As this editorial was being written late last week, there was plenty of political drama playing out.
In the presidential election, key swing state results were trending toward Democratic nominee Joe Biden as vote-counting continued, but nothing was certain. President Donald Trump’s crew had filed legal attacks against the validity of various vote tallies as his supporters – in a “you can’t make this stuff up” moment – were simultaneously chanting “stop the count” where Trump was clinging to a small lead and “count the votes” where he was behind.
Many Democrats were stunned by the lack of a “blue wave” that pollsters and many liberal pundits – we suggest reviewing MSNBC’s ebullient programming from last Monday night – were promising would hand control of the U.S. Senate to the Democrats and impose generational, blue-dominated change on the national electoral map.
There were no shocking results in New Mexico. But, on the Democratic side, there will be lasting tension over the state’s slide a bit back toward purple after going bright blue in the past couple of election cycles. The Republicans won back the congressional seat that had been held by a Democrat for a single two-year term in traditionally red southern New Mexico. And while Democrat Ben Ray Luján, the longtime U.S. House member from northern New Mexico’s 3rd Congressional District, did win New Mexico’s open U.S. Senate seat, his 52% portion of the vote was underwhelming.
But in the races that played out within the cozy, adobe confines of El Norte – north central New Mexico – there was absolutely NO drama. Democrats, as usual, won easy and everywhere.
As noted in this space previously, the GOP in this election year at least made a show of putting up some resistance around here, in the form of candidates on the ballot for legislative positions usually left to Dems alone.
Santa Fe state senators Peter Wirth and Nancy Rodriguez still racked up more than 80% in their races against GOP “challengers.”
While Republicans made some gains in rural districts in other parts of New Mexico, Democrats on Tuesday likewise won by their standard big margins in non-urban Senate districts of the north – Leo Jaramillo in a district around Española, with 68%, veteran Sen. Pete Campos around Las Vegas, with 65%, and Liz Stefanics in her wide-ranging District 39, with 55%.

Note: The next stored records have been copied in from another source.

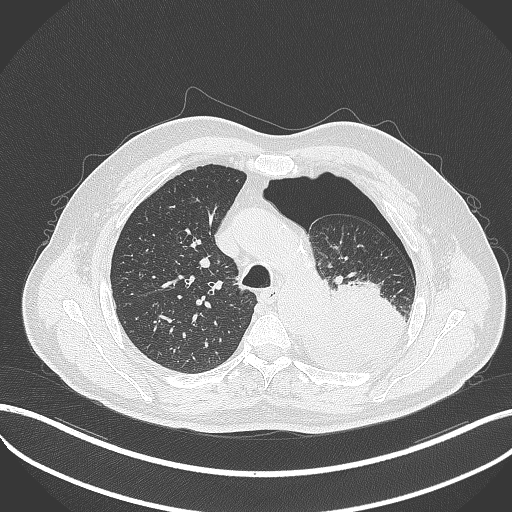
Chest CT, one axial slice; slice 373 of 464 in the series (ordered by position); lung window (W 1500 / L -600 HU); 512 × 512 image matrix, field of view 400 × 400 mm. Patient: male, 76 years. From the clinical record (not read from this slice): clinical TNM (as recorded): T3 N0 M1b.
Outlined on this slice (bounding box drawn by a radiologist):
- lung tumour (recorded histology: adenocarcinoma): bounding box [x1, y1, x2, y2] px = [288, 271, 411, 371]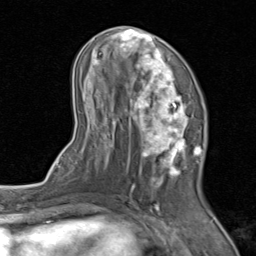
Breast MRI (dynamic contrast-enhanced), one axial slice. Position 40 of 80 along the scan axis. Cropped to one breast. Dynamic contrast-enhanced series, time point 2 of 8 at this slice position (early post-contrast). 1.5 T. TE 1.7 ms, TR 4.5 ms. 2 mm slice thickness. 256 × 256 image matrix. Female patient.
Structures marked on this image (semi-automatically segmented with operator editing):
- enhancing-tissue mask used for the functional tumour volume (all voxels passing the contrast-enhancement thresholds inside the analysis volume; usually the tumour): bounding box <71,26,203,202> (left, top, right, bottom; pixels)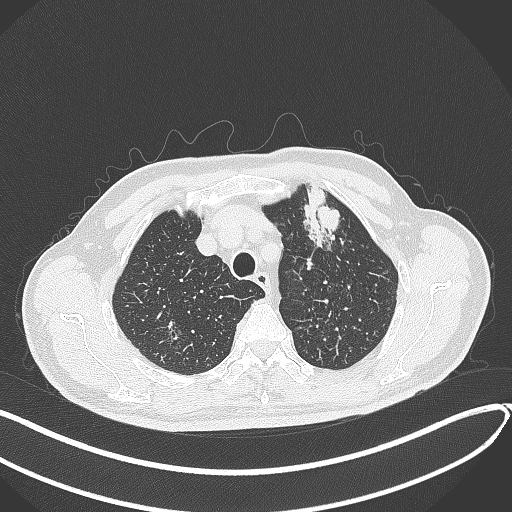
Chest CT, one axial slice; position 345 of 459 along the scan axis; 120 kVp; lung window (W 1500 / L -600 HU); 512 × 512 image matrix. Patient: male, 74 years. Case-level facts recorded for this patient, not image findings: clinical TNM (as recorded): T2b N0 M1c.
Outlined on this slice (rectangle marked by the reading radiologist):
- lung tumour (recorded histology: adenocarcinoma): box from (x=298, y=184) to (x=346, y=254) px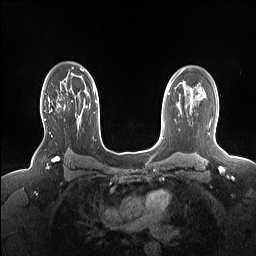
Breast MRI (dynamic contrast-enhanced), one axial slice. Position 110 of 160 along the scan axis. Dynamic contrast-enhanced series, time point 2 of 7 at this slice position (early post-contrast). 1.5 T. TE 1.4 ms, TR 5 ms. 1.15 mm slice thickness. 256 × 256 image matrix, field of view 330 × 330 mm. Female patient.
Outlined on this slice (semi-automatically segmented with operator editing):
- enhancing-tissue mask used for the functional tumour volume (all voxels passing the contrast-enhancement thresholds inside the analysis volume; usually the tumour): bounding box [x1, y1, x2, y2] px = [44, 97, 65, 120]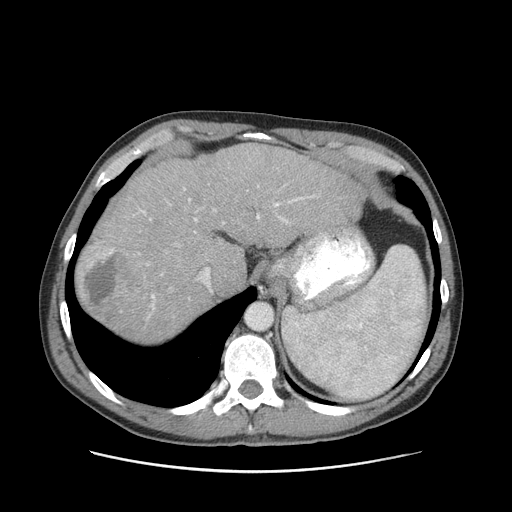
Contrast-enhanced abdominal CT (liver protocol), one axial slice; slice 75 of 93 in the series (ordered by position); 120 kVp; soft-tissue window (W 400 / L 40 HU); 512 × 512 image matrix. Case-level facts recorded for this patient, not image findings: diagnosis: hepatocellular carcinoma (patient treated with transarterial chemoembolisation; whether this scan precedes or follows treatment is not stated here); TNM stage (as recorded): Stage-II; Child-Pugh class: A; tumour differentiation: moderately differentiated.
Outlined on this slice (semi-automatic segmentation, software-assisted and operator-edited):
- abdominal aorta: box from (x=246, y=304) to (x=272, y=329) px
- liver parenchyma outside the tumour (the mass and vessels are separate outlines, so this box may not span the whole liver): (x=76, y=144)–(x=364, y=342)
- mass: (x=81, y=247)–(x=145, y=321)
- portal vein: (x=141, y=188)–(x=314, y=307)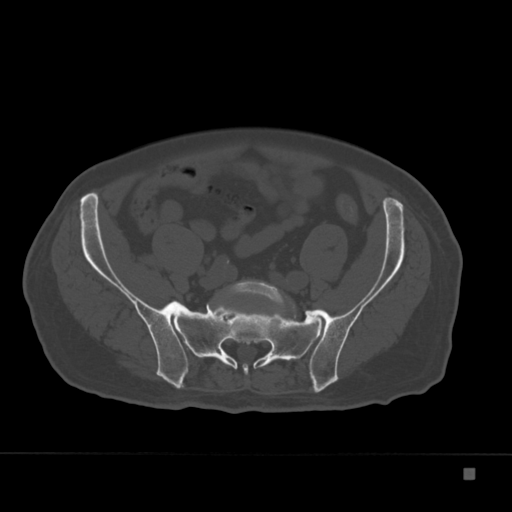
CT including the spine, one axial slice. Position 7 of 332 along the scan axis. 120 kVp. Bone window (W 1800 / L 400 HU). 512 × 512 image matrix, field of view 389 × 389 mm. Patient: male, 72 years. Case-level facts recorded for this patient, not image findings: primary cancer: skeletal.
Annotated regions visible in this slice (semi-automatic segmentation, software-assisted and operator-edited):
- L5 vertebra: box from (x=227, y=281) to (x=291, y=308) px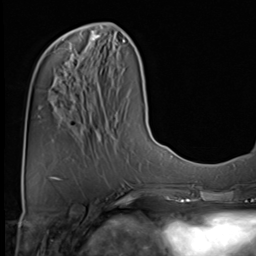
Breast MRI (dynamic contrast-enhanced), one axial slice; slice 20 of 64 in the series (ordered by position); cropped to one breast; dynamic contrast-enhanced series, time point 2 of 9 at this slice position (early post-contrast); 3 T; TE 1.5 ms, TR 4.7 ms; 2.5 mm slice thickness; 256 × 256 image matrix, field of view 222 × 222 mm. Female patient.
Outlined on this slice (semi-automatically segmented with operator editing):
- enhancing-tissue mask used for the functional tumour volume (all voxels passing the contrast-enhancement thresholds inside the analysis volume; usually the tumour): bounding box (x1, y1, x2, y2) in pixels: (92, 34, 100, 40)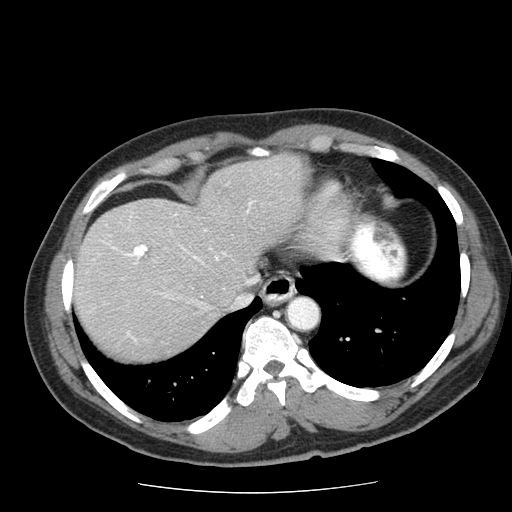
Contrast-enhanced abdominal CT (liver protocol), one axial slice; position 56 of 85 along the scan axis; 120 kVp; soft-tissue window (W 400 / L 40 HU); 512 × 512 image matrix. From the clinical record (not read from this slice): diagnosis: hepatocellular carcinoma (patient treated with transarterial chemoembolisation; whether this scan precedes or follows treatment is not stated here); TNM stage (as recorded): Stage-IIIA; Child-Pugh class: A; tumour differentiation: well differentiated; tumour nodularity: multinodular.
Outlined on this slice (semi-automatically segmented with operator editing):
- liver parenchyma outside the tumour (the mass and vessels are separate outlines, so this box may not span the whole liver): bounding box (x1, y1, x2, y2) in pixels: (72, 154, 304, 360)
- portal vein: (103, 201, 253, 341)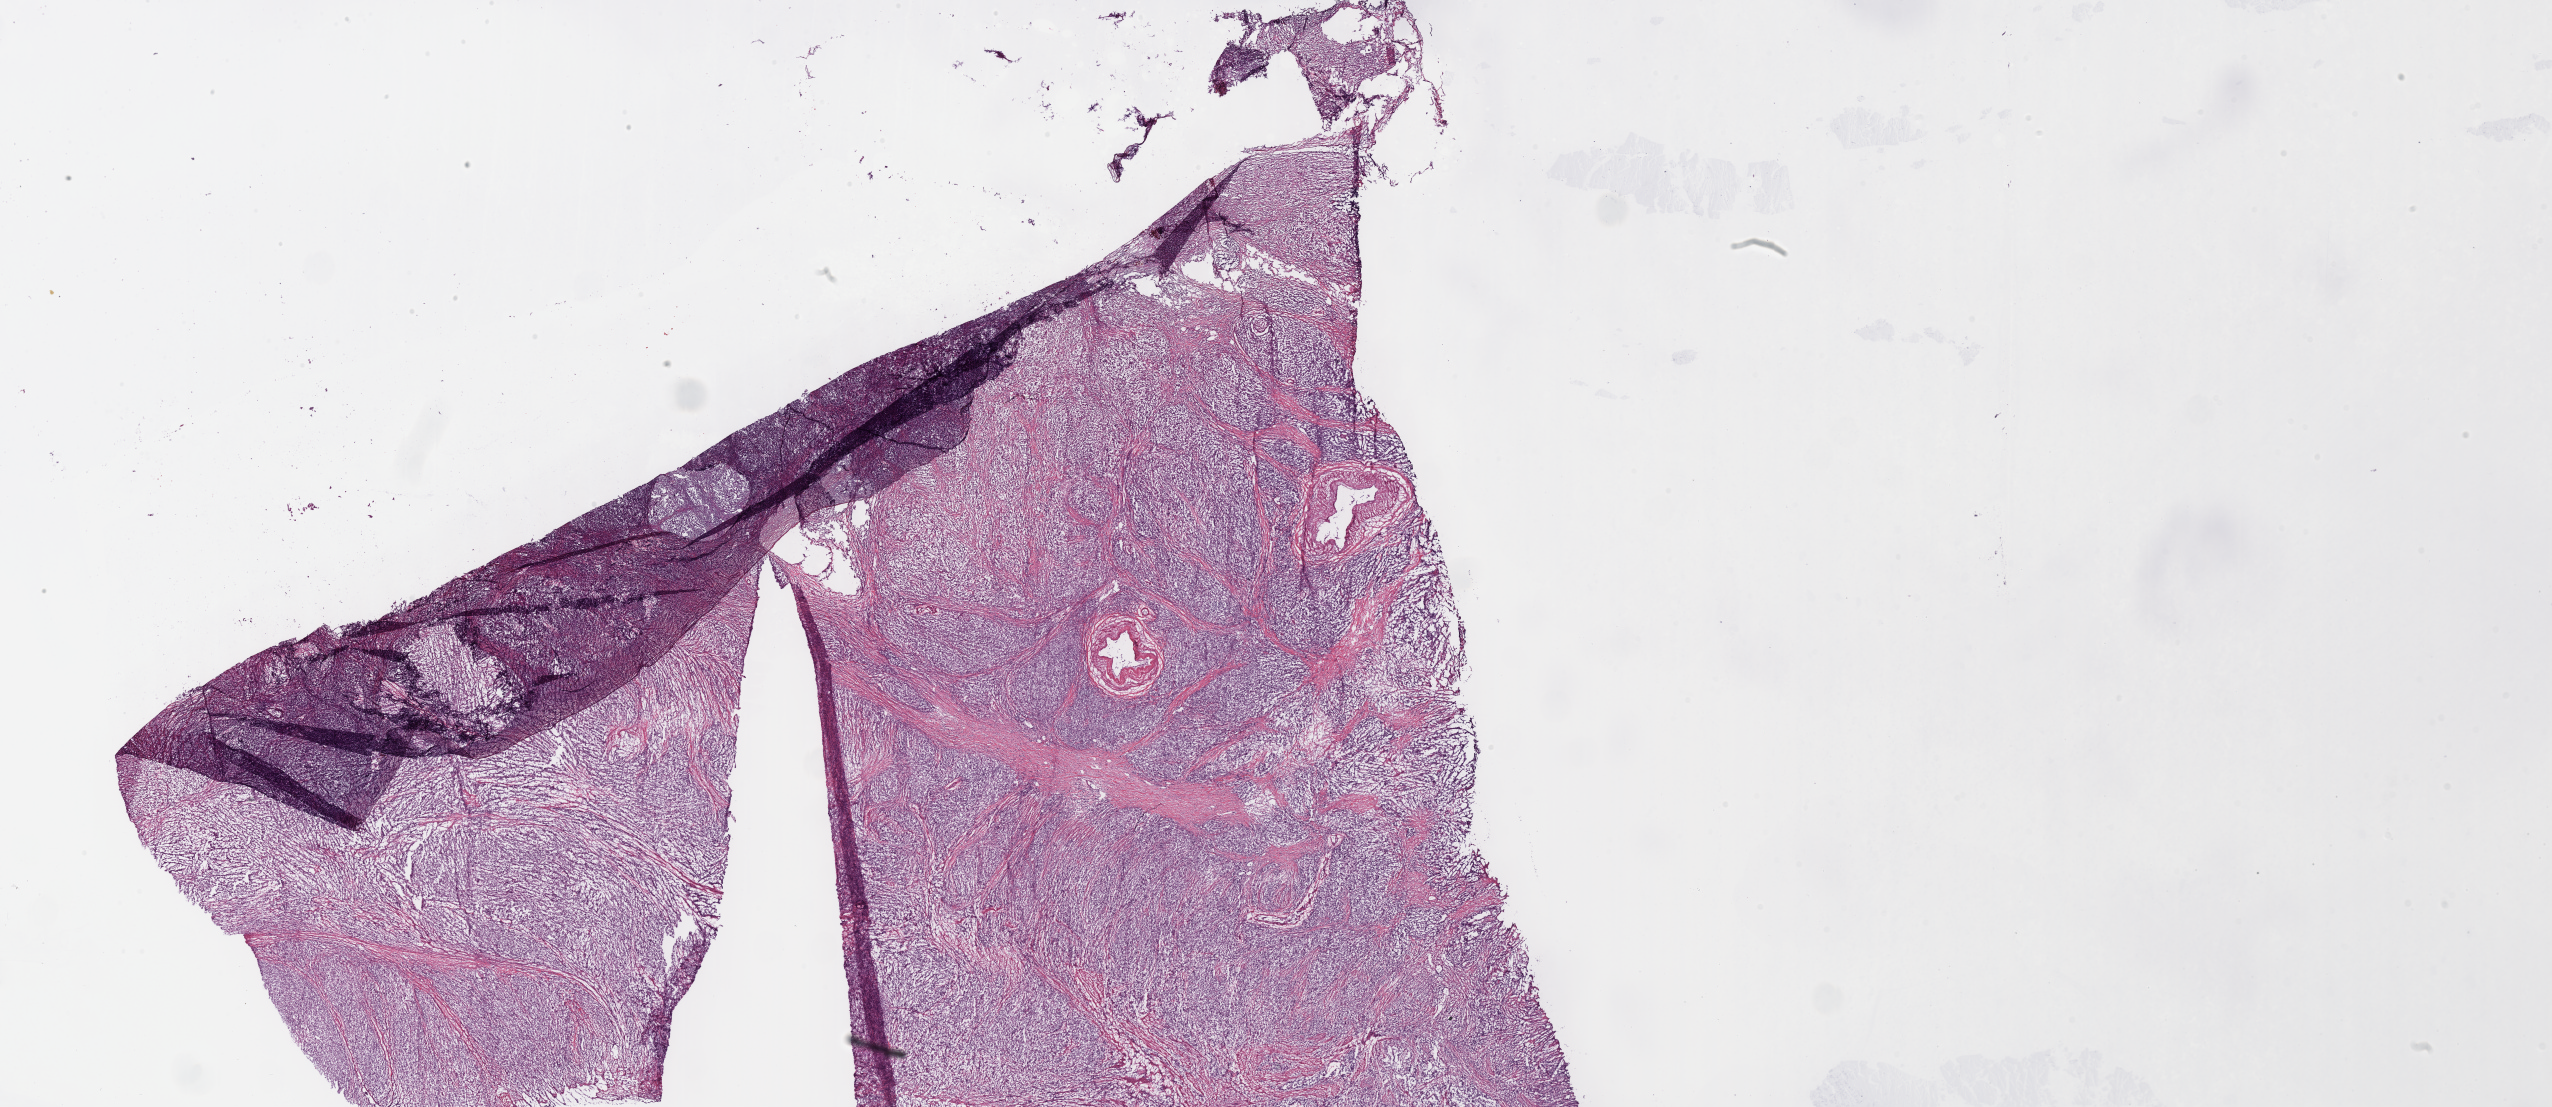
H&E-stained whole-slide image, a low-resolution overview of the entire scanned area, about 40.1 x 17.4 mm. Frozen section. Primary tumour sample from the stomach. Patient: female, age at initial diagnosis 57 years. Histologic grade: G3 (poorly differentiated). Pathologist review of this section (percent, as recorded): tumour cells 92%, tumour nuclei 80%, normal cells 0%, stromal cells 8%, necrosis 0%.
AJCC pathologic stage: IIIC (7th edition). Pathologic diagnosis: Adenocarcinoma, intestinal type. TNM: T4a N3a M0.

North House races were also runaways. First-time candidate Kristina Ortez, a Democrat, blasted the Republican mayor of Red River by taking 74% of the vote in Taos County’s District 42. Democrat Roger Montoya, beloved for his community program in Española that empowers young people through dance and the arts, got 57% in House District 40, which extends over the mountains to Mora, despite the election-season revelation that he’d appeared in porn films decades ago as a struggling actor in his 20s.
Democrat District 43 Rep. Christine Chandler beat her Republican opponent with 61% in Los Alamos, which until recent years was a GOP stronghold. This time, though, Los Alamos didn’t go totally blue from the top of the ballot to the bottom, as it did in 2018. Los Alamos County again voted overwhelmingly Democratic in all federal and state races, including for judgeships. But in a six-candidate contest for three Los Alamos County Council seats, a Republican nabbed one seat by coming in second. Democrats finished first and third to get the other two positions.
(We’ll say again today that having someone at the top of the Republican ticket who believes and advocates for science just might go a long way toward recovery of the GOP in the home of the nation’s pre-eminent science laboratory.)
In northern New Mexico’s open congressional race, Democrat Teresa Leger Fernandez, as expected, trounced Republican Alexis Johnson 59% to 41%.
Don’t call the 2020 Democratic victories in El Norte a blue wave. They merely represent retention of the status quo.
Republicans continue to say they believe there is a substantial storehouse of conservatism in northern New Mexico, particularly among local Catholics, on the abortion issue that someday can be tapped for election victories.
What is clear at this point is that it will take something more than merely listing candidates on the ballot – such as money, maybe – for Republicans to make a dent in New Mexico’s version of the “blue wall.”